MATERIAL SUPPLIED:
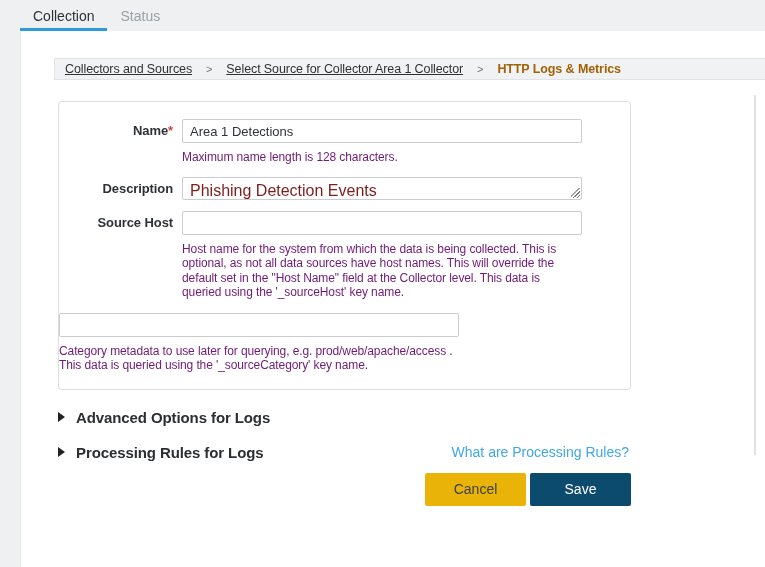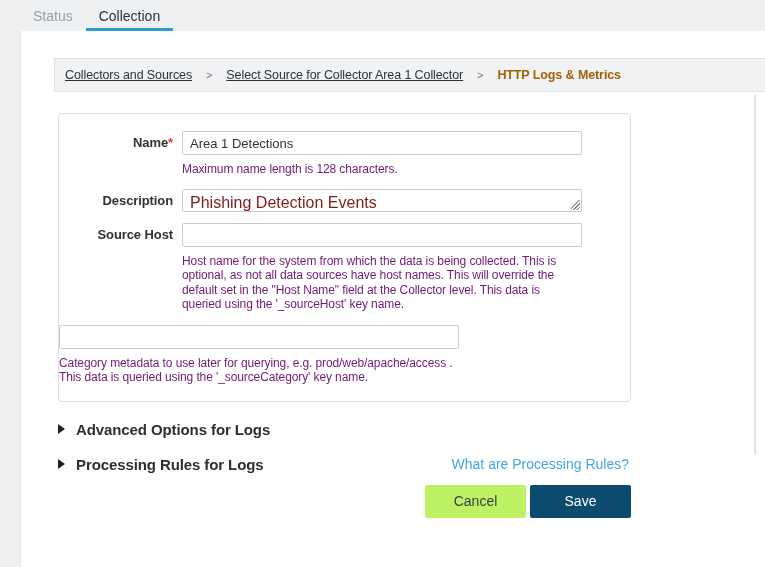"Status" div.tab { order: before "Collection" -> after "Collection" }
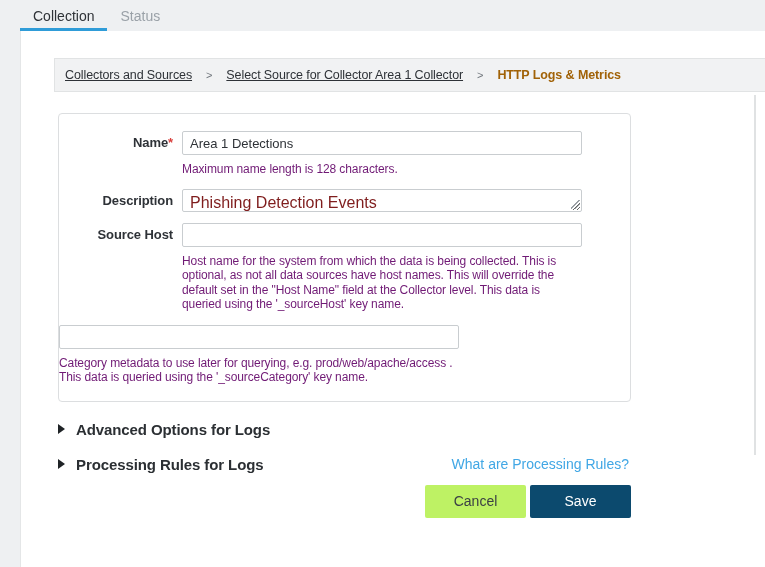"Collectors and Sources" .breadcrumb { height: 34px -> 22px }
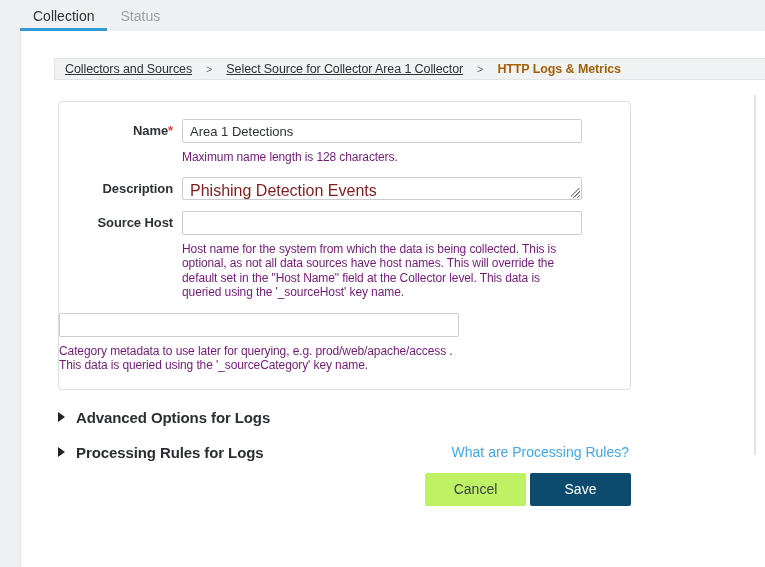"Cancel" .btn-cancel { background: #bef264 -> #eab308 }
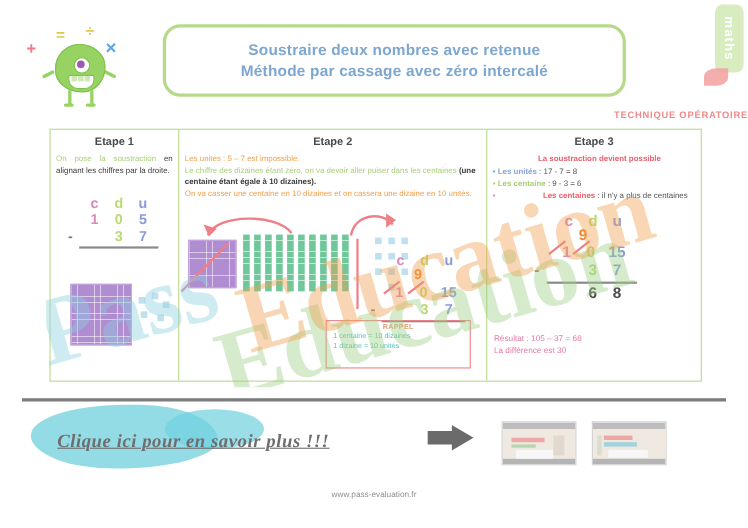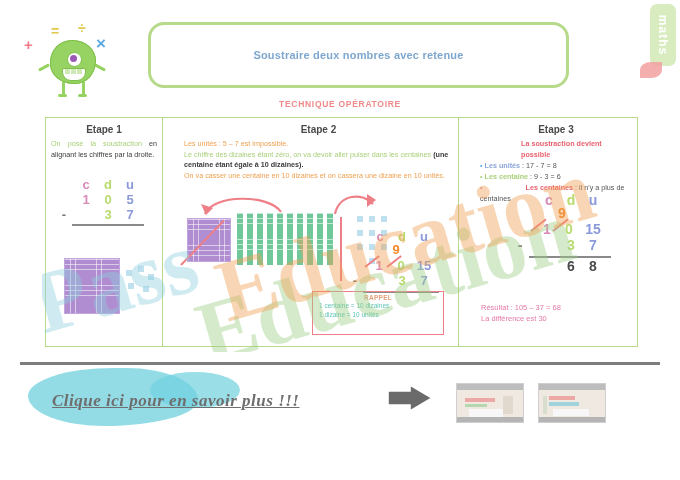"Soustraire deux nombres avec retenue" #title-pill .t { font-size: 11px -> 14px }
* * *
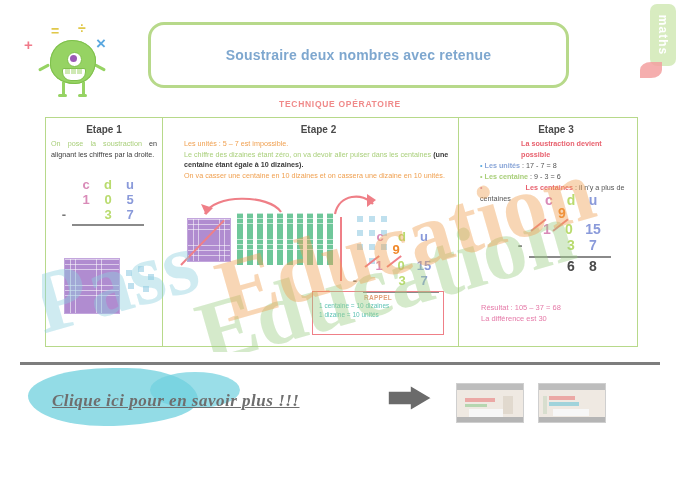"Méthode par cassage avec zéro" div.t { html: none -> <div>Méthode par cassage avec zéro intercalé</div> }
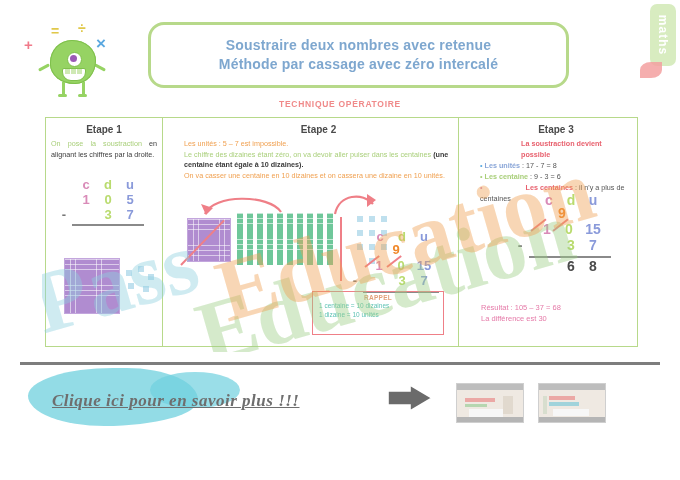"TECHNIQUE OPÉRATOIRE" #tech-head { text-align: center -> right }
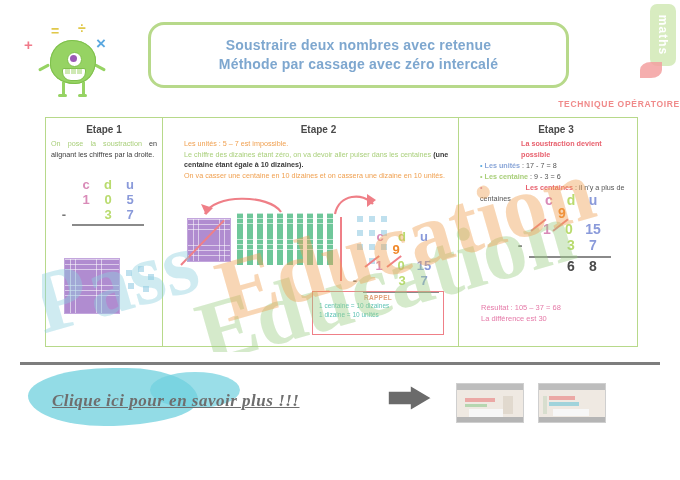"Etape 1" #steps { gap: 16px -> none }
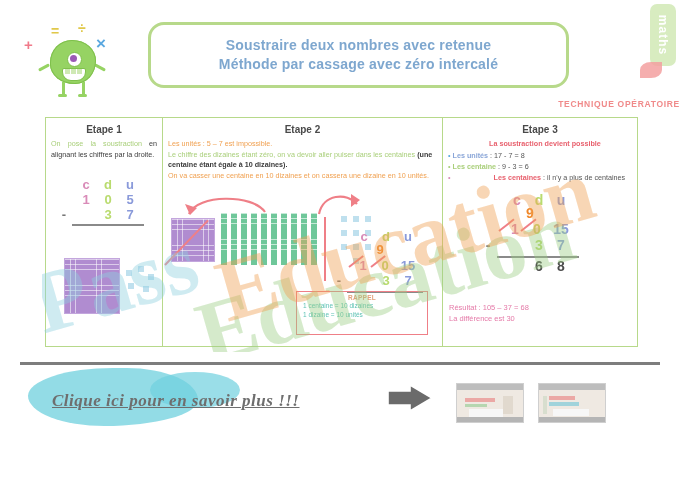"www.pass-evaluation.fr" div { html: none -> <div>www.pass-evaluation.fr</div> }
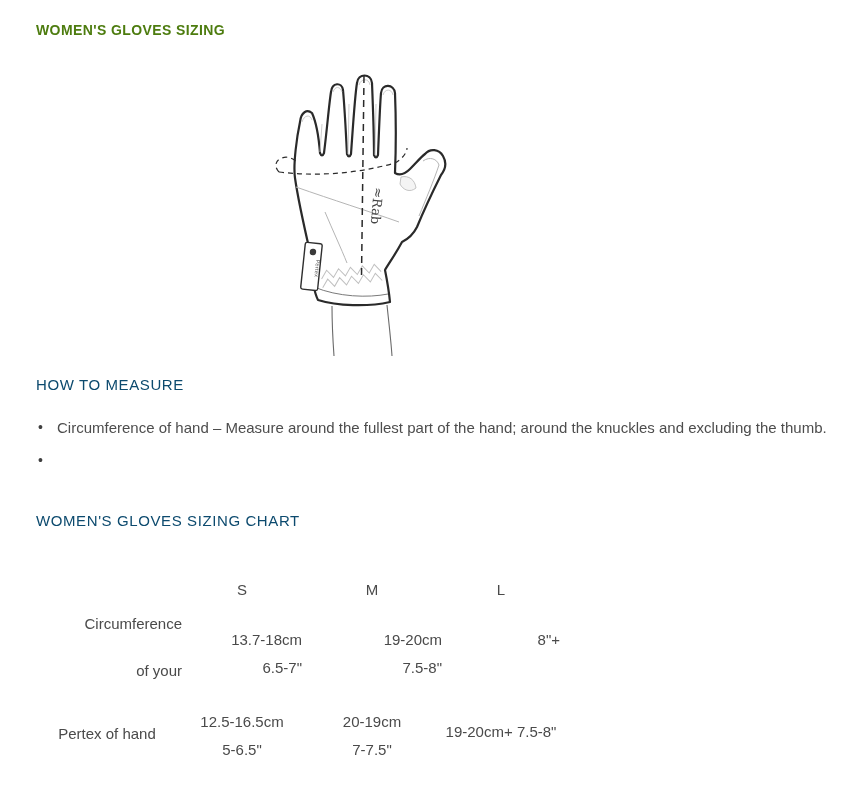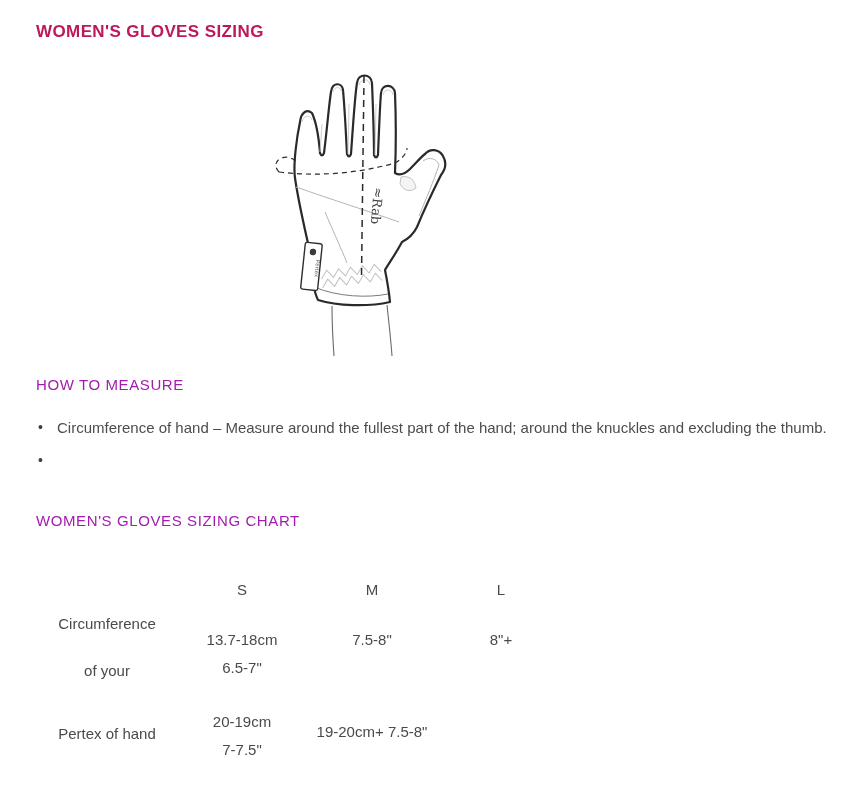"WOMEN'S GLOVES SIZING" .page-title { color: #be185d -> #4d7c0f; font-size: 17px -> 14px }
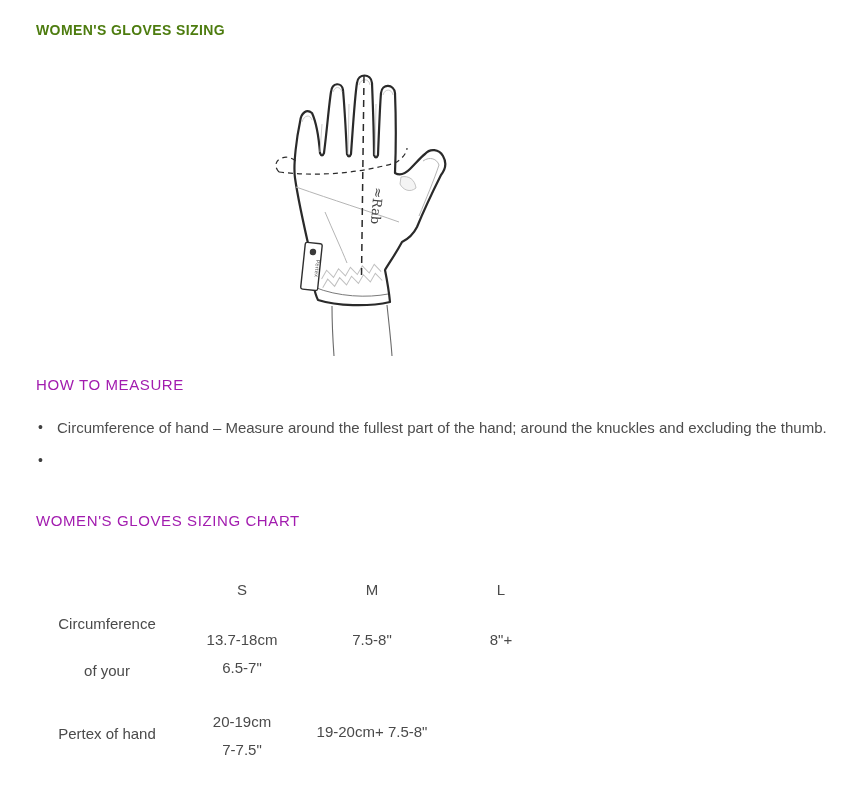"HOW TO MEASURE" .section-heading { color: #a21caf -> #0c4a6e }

TASK GOAL: Above are the records. Copy word for word only their lines from the one holding "none -> <div>Méthode" through the one holding "color: #a21caf ->", both included, and skip the images.

RESPONSE TO THE EXERCISE:
"Méthode par cassage avec zéro" div.t { html: none -> <div>Méthode par cassage avec zéro intercalé</div> }
"TECHNIQUE OPÉRATOIRE" #tech-head { text-align: center -> right }
"Etape 1" #steps { gap: 16px -> none }
"www.pass-evaluation.fr" div { html: none -> <div>www.pass-evaluation.fr</div> }
"WOMEN'S GLOVES SIZING" .page-title { color: #be185d -> #4d7c0f; font-size: 17px -> 14px }
"HOW TO MEASURE" .section-heading { color: #a21caf -> #0c4a6e }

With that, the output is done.